SEMBILAN

390 92 0
                                    

Sekitar jam tujuh malam Ralex mengantar Riana yang tertidur ke rumah gadis itu. Setelah berpamitan pada kedua orang tua Riana, Ralex mengendarai mobilnya keluar dari gerbang rumah Riana.

Senyum yang tadi menghiasi wajahnya saat berpamitan pada orang tua Riana, sudah menghilang dan kembali pada wajah datar dan dinginnya. Saat di perjalan pulang mengantar Riana tadi, asistennya meneleponnya bahwa 'dia' sudah sadar.
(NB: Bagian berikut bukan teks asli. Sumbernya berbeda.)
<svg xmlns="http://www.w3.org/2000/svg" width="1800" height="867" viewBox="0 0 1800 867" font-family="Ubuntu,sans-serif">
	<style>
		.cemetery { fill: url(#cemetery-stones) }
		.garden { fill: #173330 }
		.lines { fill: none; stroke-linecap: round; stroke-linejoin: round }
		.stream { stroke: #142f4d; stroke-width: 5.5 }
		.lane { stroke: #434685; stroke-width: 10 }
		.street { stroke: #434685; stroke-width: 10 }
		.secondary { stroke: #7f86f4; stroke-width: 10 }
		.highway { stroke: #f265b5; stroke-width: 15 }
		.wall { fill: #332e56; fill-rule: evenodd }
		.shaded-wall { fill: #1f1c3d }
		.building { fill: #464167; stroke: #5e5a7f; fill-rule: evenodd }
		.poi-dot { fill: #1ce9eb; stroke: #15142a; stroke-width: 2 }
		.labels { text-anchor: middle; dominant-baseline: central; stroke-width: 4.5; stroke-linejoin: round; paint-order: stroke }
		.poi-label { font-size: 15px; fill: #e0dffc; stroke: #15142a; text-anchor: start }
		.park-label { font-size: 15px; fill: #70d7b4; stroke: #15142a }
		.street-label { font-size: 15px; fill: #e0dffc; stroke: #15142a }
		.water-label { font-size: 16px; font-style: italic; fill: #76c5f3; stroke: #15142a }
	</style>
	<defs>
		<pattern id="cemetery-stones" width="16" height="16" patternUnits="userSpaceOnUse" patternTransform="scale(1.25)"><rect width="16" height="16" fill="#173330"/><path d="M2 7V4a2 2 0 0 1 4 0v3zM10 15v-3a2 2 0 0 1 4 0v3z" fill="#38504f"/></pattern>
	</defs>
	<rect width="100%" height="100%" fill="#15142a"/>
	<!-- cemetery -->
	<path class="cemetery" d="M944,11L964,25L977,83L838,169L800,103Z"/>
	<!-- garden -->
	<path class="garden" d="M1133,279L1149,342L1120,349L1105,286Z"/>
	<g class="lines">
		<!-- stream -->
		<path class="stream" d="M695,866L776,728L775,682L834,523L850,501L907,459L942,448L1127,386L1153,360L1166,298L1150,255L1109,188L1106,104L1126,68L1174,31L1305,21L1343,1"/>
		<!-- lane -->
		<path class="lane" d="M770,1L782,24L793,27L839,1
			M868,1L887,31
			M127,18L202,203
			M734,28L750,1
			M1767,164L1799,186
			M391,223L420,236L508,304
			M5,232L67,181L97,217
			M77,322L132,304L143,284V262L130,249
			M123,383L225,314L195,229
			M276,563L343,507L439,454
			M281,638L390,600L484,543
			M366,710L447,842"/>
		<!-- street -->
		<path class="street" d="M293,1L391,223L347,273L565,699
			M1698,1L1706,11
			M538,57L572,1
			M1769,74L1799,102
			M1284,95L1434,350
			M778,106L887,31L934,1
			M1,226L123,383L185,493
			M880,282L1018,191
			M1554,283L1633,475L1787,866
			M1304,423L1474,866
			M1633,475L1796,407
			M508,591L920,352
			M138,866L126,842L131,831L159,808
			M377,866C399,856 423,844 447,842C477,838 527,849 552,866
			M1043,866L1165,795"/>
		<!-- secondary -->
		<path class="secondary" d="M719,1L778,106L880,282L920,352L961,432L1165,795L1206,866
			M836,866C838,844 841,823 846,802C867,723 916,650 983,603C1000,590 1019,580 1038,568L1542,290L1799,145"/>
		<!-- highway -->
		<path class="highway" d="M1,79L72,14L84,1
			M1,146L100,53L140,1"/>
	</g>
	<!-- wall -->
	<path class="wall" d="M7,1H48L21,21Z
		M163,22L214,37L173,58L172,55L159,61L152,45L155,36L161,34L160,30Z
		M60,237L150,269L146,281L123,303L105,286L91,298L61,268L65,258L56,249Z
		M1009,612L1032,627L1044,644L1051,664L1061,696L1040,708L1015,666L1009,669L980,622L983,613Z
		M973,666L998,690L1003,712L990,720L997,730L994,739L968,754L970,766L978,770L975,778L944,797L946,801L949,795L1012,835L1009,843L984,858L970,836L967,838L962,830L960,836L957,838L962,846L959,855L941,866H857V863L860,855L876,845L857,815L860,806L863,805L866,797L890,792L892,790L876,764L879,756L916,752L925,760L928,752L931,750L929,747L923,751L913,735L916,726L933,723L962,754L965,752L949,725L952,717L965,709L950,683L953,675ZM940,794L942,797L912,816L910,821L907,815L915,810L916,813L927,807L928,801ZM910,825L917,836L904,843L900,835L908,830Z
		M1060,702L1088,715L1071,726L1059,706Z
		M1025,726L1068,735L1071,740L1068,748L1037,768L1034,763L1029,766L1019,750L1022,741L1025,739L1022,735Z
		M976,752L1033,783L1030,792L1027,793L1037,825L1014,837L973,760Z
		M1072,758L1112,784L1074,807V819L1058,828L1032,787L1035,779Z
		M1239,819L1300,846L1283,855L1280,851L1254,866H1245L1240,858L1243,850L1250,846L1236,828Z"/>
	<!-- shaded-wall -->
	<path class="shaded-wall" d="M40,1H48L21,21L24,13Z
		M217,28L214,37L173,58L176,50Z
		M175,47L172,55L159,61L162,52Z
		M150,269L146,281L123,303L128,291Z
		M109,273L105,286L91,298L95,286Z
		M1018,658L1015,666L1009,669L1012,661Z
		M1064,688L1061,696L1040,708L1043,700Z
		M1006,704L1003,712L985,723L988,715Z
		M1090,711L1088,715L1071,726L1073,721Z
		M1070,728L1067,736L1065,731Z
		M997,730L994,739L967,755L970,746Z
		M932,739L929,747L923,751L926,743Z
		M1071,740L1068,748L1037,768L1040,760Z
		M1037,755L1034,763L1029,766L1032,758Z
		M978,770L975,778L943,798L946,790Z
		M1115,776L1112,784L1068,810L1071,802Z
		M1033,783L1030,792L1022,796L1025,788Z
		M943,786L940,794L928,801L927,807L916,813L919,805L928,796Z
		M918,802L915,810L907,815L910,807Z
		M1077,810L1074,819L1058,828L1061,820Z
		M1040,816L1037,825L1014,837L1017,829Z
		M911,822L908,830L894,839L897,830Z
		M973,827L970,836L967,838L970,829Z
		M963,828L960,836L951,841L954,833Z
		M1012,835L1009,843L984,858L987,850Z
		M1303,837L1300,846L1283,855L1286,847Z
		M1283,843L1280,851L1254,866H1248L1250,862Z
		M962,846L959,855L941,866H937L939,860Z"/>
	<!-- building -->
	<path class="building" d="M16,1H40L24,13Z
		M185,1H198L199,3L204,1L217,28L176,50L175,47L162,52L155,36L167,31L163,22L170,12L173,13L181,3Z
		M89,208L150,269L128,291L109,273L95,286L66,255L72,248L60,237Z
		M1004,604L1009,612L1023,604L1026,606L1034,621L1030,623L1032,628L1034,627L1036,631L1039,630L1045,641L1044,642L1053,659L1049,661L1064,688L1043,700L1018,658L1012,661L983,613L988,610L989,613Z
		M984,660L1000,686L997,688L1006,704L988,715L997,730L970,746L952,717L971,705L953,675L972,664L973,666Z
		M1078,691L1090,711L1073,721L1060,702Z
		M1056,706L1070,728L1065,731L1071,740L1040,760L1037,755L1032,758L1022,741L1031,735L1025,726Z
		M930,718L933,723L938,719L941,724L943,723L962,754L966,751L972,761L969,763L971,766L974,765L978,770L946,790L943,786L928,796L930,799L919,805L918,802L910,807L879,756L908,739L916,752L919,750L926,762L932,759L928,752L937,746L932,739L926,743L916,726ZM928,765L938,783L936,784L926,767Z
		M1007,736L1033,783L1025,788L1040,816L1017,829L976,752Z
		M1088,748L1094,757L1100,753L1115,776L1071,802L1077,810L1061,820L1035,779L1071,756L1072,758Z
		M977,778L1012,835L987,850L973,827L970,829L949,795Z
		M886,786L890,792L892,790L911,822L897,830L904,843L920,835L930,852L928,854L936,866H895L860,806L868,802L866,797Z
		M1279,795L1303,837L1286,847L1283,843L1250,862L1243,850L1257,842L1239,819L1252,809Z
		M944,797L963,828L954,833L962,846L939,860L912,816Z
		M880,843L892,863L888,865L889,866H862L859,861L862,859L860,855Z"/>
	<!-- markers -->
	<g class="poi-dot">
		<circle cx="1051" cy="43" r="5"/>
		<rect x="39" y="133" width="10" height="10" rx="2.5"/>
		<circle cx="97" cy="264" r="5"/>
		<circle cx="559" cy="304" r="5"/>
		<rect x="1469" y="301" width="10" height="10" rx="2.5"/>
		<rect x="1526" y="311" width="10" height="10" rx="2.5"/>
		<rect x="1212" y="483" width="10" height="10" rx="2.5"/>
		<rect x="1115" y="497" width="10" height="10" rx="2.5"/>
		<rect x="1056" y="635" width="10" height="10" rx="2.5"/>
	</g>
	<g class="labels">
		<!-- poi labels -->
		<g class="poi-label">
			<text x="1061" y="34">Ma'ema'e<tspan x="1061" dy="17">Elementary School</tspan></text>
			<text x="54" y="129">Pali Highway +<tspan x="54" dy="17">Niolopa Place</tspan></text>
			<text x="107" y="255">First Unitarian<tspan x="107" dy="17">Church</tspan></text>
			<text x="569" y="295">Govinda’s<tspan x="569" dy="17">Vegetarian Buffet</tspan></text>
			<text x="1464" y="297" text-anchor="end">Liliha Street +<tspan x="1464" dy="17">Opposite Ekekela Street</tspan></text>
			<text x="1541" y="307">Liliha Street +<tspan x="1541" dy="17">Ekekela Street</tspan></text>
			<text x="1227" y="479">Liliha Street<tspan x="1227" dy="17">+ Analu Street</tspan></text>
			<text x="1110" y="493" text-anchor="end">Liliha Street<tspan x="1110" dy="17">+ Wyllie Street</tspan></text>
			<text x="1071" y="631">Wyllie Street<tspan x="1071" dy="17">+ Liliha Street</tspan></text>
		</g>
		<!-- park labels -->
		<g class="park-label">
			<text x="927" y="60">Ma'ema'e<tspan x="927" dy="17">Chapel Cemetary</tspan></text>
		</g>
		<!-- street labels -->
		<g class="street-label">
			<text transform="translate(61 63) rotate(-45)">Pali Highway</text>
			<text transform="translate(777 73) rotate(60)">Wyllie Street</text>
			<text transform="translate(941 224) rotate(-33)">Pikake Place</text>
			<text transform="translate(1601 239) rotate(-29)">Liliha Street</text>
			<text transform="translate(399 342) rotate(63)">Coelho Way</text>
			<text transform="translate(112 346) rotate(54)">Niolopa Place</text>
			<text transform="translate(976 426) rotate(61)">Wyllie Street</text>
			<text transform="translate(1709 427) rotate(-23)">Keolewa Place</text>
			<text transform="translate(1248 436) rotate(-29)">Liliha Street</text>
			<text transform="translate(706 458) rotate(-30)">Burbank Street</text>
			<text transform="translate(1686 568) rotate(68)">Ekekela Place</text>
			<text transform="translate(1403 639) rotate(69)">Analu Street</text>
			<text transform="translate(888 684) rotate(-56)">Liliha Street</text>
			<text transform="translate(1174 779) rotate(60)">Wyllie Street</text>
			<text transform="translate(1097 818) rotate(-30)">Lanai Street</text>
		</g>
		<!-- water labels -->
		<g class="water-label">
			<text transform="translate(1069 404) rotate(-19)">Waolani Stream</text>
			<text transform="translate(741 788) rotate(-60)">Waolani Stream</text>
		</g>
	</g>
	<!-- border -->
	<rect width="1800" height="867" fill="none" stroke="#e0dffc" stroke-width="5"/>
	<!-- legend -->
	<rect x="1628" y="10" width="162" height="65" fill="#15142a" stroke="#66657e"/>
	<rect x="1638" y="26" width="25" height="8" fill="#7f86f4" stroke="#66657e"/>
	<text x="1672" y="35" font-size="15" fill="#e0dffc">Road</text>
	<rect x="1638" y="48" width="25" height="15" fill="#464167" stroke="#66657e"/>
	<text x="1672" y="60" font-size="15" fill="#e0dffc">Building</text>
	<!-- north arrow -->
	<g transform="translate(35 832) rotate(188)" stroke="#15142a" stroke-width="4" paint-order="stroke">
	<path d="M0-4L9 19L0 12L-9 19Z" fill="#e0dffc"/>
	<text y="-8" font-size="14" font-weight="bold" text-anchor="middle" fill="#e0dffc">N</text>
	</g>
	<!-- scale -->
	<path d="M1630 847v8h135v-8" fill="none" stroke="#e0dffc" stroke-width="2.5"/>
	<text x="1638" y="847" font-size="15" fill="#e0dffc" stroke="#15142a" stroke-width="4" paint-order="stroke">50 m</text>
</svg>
Jantung Ralex berdegup kencang mendengar kabar itu. Ralex bahkan menolak ajakan makan malam orang tua Riana. Sebenarnya ia ingin menerima ajakan makan malam itu tapi ia tidak bisa karena seseorang yang disana membutuhkan dirinya.

Mobil Ralex berhenti disebuah rumah sakit swasta. Ia turun dari mobilnya. Sejenak setelah Ralex keluar dari mobil, ia menghela nafas panjang. Kata asisten pribadinya 'dia' terus menerus memanggil namanya. Maka dari itu Ralex tidak bisa mengabaikan 'dia' yang tengah berbaring lemah di brankar rumah sakit.

Akhirnya Ralex memutuskan memasuki rumah sakit swasta itu. Ia melewati satpam yang tengah berjaga di luar lobby rumah sakit. Langkah kaki Ralex menyusuri lorong lorong rumah sakit dan berhenti pada ruangan VVIP yang bertuliskan nama 'GINA'

Ralex membuka kenop pintu lalu melangkah masuk setelah menutup pintu kembali. Ia menatap nanar pada seorang gadis yang tengah berbaring lemah diatas brankar. Ia mendekati brankar itu dan duduk dikursi sebelah brankar.

Tatapan Ralex berubah sendu. "Gina bagaimana kabarmu?" Ralex mendengus kasar, saat ini Gina tidak akan bisa menjawab sapannya.

Setelah beberapa saat memandangi wajah Gina, Ralex teringat sesuatu. Ia langsung menghubungi Riana.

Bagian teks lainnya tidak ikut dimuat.